Work request a: Check these statements against the passage on the Baptist, answering yes or no for each and quoting the words of the passage that decide it: (i) The Evangelist gives much water as the reason for the Baptist's choice of place. (ii) The Jew who disputed with John's disciples preferred the rite given by John's disciples. (iii) No one came to be baptized at that place.

Reading text:
━━━━

Probably the Evangelist had this
contrast in his thoughts when he
wrote the singular clause,
‘Jesus came’ (from Jerusalem, in
the centre of Judea) ‘into the
land of Judea,’ and baptized
there. He also assigns a reason
for the remarkable choice of a
place by the Baptist, in the
words, ‘because there was much
water there;’ and when he goes
on to say, ‘and they came and
were baptized,’ it seems as if
he meant—‘it succeeded, though
it seemed hazardous,—persons
presented themselves for baptism
even here.’ Also, the fact, that
a Jew4 disputed with some
disciples of John about the
baptism of purification,5
appears to indicate that this
Jew had some objection to make
to the validity of the rite
administered by the Baptist.
Probably he gave the preference
to the rite which the disciples
of Jesus administered, because
it was performed in the land of
Judea. But, lastly, it might
naturally be expected that the
man who was destined to devote
his life to God as the
forerunner of Christ, the great
restorer of all Israelites, and
in truth of all nations, would
at least take the first steps in
his office, to pass beyond the
bounds of an exclusive Judaism.
But if any one made objections
to this bold enlargement of his
sphere, he would probably
answer, in a tone of rebuke, I
find much water here, and much
water I require for the
purification of this people.

━━━━

Records for processing:
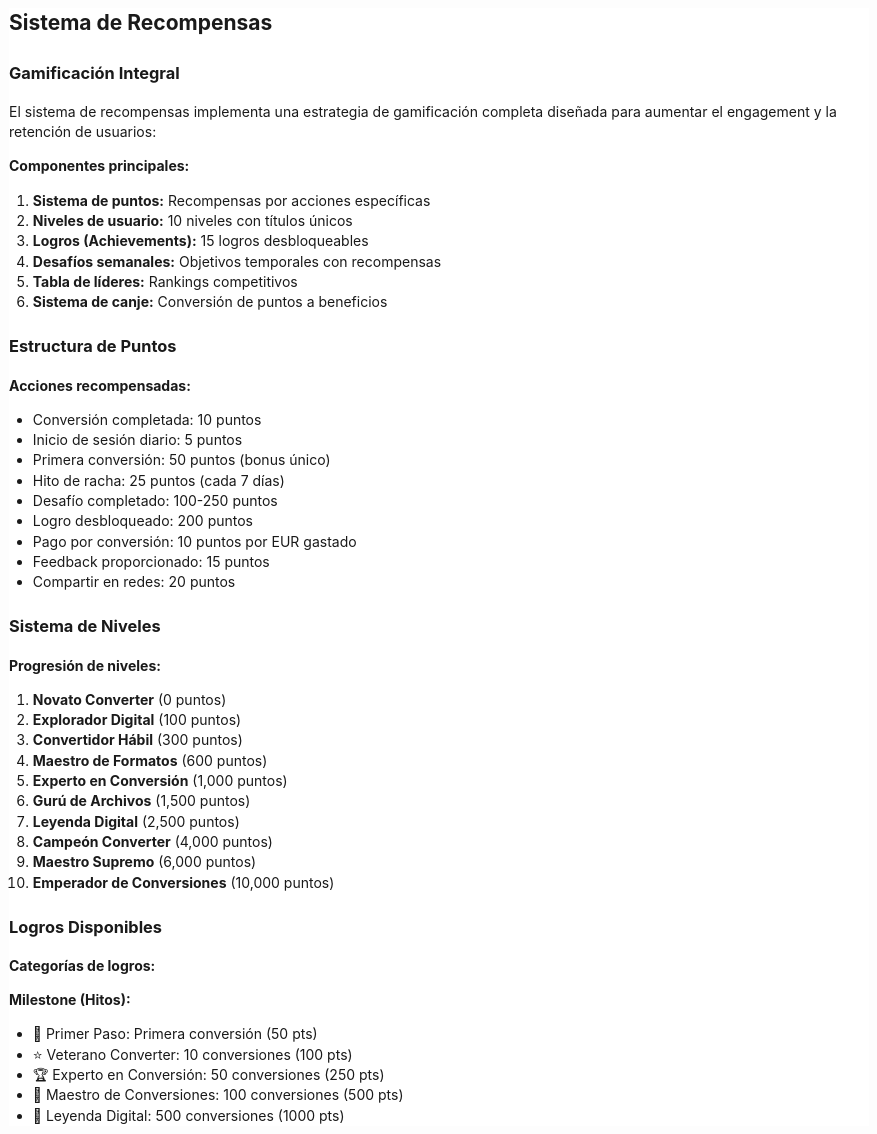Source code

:## Sistema de Recompensas

### Gamificación Integral

El sistema de recompensas implementa una estrategia de gamificación completa diseñada para aumentar el engagement y la retención de usuarios:

**Componentes principales:**
1. **Sistema de puntos:** Recompensas por acciones específicas
2. **Niveles de usuario:** 10 niveles con títulos únicos
3. **Logros (Achievements):** 15 logros desbloqueables
4. **Desafíos semanales:** Objetivos temporales con recompensas
5. **Tabla de líderes:** Rankings competitivos
6. **Sistema de canje:** Conversión de puntos a beneficios

### Estructura de Puntos

**Acciones recompensadas:**
- Conversión completada: 10 puntos
- Inicio de sesión diario: 5 puntos
- Primera conversión: 50 puntos (bonus único)
- Hito de racha: 25 puntos (cada 7 días)
- Desafío completado: 100-250 puntos
- Logro desbloqueado: 200 puntos
- Pago por conversión: 10 puntos por EUR gastado
- Feedback proporcionado: 15 puntos
- Compartir en redes: 20 puntos

### Sistema de Niveles

**Progresión de niveles:**
1. **Novato Converter** (0 puntos)
2. **Explorador Digital** (100 puntos)
3. **Convertidor Hábil** (300 puntos)
4. **Maestro de Formatos** (600 puntos)
5. **Experto en Conversión** (1,000 puntos)
6. **Gurú de Archivos** (1,500 puntos)
7. **Leyenda Digital** (2,500 puntos)
8. **Campeón Converter** (4,000 puntos)
9. **Maestro Supremo** (6,000 puntos)
10. **Emperador de Conversiones** (10,000 puntos)

### Logros Disponibles

**Categorías de logros:**

**Milestone (Hitos):**
- 🎯 Primer Paso: Primera conversión (50 pts)
- ⭐ Veterano Converter: 10 conversiones (100 pts)
- 🏆 Experto en Conversión: 50 conversiones (250 pts)
- 👑 Maestro de Conversiones: 100 conversiones (500 pts)
- 💎 Leyenda Digital: 500 conversiones (1000 pts)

━━━━

Work request b: Report how many lines in the rows contain the string "Converter". Case counts, and give only the number.

Result a:
(i) Yes: "because there was much water there"
(ii) No: "Probably he gave the preference to the rite which the disciples of Jesus administered"
(iii) No: "persons presented themselves for baptism even here."

Result b: 3